━━━━━ INPUT FOR THIS TASK

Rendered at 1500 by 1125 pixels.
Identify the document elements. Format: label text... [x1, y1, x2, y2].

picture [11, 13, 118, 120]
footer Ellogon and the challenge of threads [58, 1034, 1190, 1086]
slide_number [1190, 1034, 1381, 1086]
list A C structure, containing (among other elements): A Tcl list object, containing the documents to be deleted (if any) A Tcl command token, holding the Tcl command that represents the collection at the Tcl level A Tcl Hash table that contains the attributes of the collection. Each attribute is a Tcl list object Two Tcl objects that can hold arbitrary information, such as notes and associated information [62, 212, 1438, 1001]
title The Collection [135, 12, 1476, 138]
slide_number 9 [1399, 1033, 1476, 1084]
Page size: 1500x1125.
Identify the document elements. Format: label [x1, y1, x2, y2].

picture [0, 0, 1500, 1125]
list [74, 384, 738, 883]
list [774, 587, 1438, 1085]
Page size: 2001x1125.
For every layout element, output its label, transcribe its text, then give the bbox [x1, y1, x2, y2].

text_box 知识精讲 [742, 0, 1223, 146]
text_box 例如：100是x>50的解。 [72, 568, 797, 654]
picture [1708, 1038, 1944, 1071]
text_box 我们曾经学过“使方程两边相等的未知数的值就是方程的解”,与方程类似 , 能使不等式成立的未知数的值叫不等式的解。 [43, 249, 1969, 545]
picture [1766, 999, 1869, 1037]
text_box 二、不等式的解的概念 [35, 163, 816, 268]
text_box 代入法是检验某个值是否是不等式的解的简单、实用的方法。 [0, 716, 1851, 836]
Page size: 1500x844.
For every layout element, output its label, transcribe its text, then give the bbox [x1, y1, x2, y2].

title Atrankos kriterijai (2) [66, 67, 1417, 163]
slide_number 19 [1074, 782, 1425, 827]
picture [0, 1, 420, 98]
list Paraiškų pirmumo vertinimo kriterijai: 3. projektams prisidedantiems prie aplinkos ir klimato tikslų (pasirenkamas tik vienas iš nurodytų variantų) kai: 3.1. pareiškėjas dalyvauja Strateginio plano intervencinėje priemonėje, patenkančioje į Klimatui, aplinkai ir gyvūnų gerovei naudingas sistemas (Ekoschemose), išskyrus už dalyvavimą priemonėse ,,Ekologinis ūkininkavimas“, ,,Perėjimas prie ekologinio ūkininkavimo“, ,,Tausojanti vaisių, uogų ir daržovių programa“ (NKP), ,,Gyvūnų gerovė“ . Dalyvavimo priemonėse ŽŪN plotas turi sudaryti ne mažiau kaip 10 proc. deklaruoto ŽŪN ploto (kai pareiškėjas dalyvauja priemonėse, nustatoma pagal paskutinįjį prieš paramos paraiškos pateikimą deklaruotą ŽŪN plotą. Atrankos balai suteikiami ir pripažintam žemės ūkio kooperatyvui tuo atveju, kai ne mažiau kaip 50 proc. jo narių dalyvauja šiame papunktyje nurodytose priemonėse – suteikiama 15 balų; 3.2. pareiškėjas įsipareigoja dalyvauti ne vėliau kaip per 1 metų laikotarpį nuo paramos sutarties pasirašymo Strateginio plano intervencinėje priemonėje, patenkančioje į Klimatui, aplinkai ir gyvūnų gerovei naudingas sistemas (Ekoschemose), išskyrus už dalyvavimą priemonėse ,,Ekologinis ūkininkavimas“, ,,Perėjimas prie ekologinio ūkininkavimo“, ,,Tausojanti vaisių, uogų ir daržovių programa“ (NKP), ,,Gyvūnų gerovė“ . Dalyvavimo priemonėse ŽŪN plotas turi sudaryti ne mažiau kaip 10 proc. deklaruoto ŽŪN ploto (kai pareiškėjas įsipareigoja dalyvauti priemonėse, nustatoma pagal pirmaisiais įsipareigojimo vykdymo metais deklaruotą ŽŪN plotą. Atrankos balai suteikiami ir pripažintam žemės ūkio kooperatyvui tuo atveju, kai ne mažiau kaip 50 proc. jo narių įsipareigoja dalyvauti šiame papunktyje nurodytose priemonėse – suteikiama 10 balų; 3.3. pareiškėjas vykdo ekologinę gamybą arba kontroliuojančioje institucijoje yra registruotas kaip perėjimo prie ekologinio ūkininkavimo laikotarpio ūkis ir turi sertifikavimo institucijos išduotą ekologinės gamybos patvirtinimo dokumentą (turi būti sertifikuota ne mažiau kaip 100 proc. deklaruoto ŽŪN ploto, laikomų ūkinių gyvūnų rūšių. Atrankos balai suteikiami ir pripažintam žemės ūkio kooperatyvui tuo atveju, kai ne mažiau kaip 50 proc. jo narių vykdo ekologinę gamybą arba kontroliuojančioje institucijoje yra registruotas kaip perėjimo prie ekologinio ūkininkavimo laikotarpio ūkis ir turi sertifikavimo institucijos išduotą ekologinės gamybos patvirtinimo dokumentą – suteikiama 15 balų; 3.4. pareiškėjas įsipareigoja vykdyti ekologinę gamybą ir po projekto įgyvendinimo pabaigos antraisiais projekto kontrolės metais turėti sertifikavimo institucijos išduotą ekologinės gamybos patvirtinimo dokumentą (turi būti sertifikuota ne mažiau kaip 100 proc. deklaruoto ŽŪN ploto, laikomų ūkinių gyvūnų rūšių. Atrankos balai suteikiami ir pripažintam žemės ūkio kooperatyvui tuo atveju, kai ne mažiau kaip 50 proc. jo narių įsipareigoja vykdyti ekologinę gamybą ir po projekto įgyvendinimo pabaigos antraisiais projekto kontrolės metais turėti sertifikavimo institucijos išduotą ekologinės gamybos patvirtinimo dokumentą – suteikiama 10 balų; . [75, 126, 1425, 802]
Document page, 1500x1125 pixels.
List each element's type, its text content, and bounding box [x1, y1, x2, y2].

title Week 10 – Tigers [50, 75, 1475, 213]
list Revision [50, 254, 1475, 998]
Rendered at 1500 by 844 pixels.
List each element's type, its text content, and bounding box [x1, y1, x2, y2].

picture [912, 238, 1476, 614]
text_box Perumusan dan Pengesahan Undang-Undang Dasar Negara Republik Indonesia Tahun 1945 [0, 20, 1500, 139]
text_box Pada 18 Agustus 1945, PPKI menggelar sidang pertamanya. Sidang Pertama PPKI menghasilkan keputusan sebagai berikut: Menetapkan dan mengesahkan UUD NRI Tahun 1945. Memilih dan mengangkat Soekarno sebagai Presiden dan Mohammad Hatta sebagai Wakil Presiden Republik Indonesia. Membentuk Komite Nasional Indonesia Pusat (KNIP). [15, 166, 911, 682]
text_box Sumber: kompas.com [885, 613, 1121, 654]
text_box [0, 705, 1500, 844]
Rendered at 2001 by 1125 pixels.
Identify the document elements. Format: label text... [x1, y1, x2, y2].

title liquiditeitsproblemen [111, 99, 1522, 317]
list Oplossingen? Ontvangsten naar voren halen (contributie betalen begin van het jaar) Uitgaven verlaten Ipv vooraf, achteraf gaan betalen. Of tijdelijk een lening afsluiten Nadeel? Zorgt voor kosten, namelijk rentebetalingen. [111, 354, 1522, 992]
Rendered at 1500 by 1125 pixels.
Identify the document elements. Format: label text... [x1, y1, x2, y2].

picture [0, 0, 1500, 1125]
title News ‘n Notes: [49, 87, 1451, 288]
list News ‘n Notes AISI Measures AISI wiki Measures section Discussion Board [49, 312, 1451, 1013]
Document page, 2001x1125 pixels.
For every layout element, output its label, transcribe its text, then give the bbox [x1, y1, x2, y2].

━━━━━━━━━━

TASK OBJECTIVE:
Write out each line of the data that holds the string "size".

EXERCISE ANSWER:
Page size: 1500x1125.
Page size: 2001x1125.
Page size: 1500x844.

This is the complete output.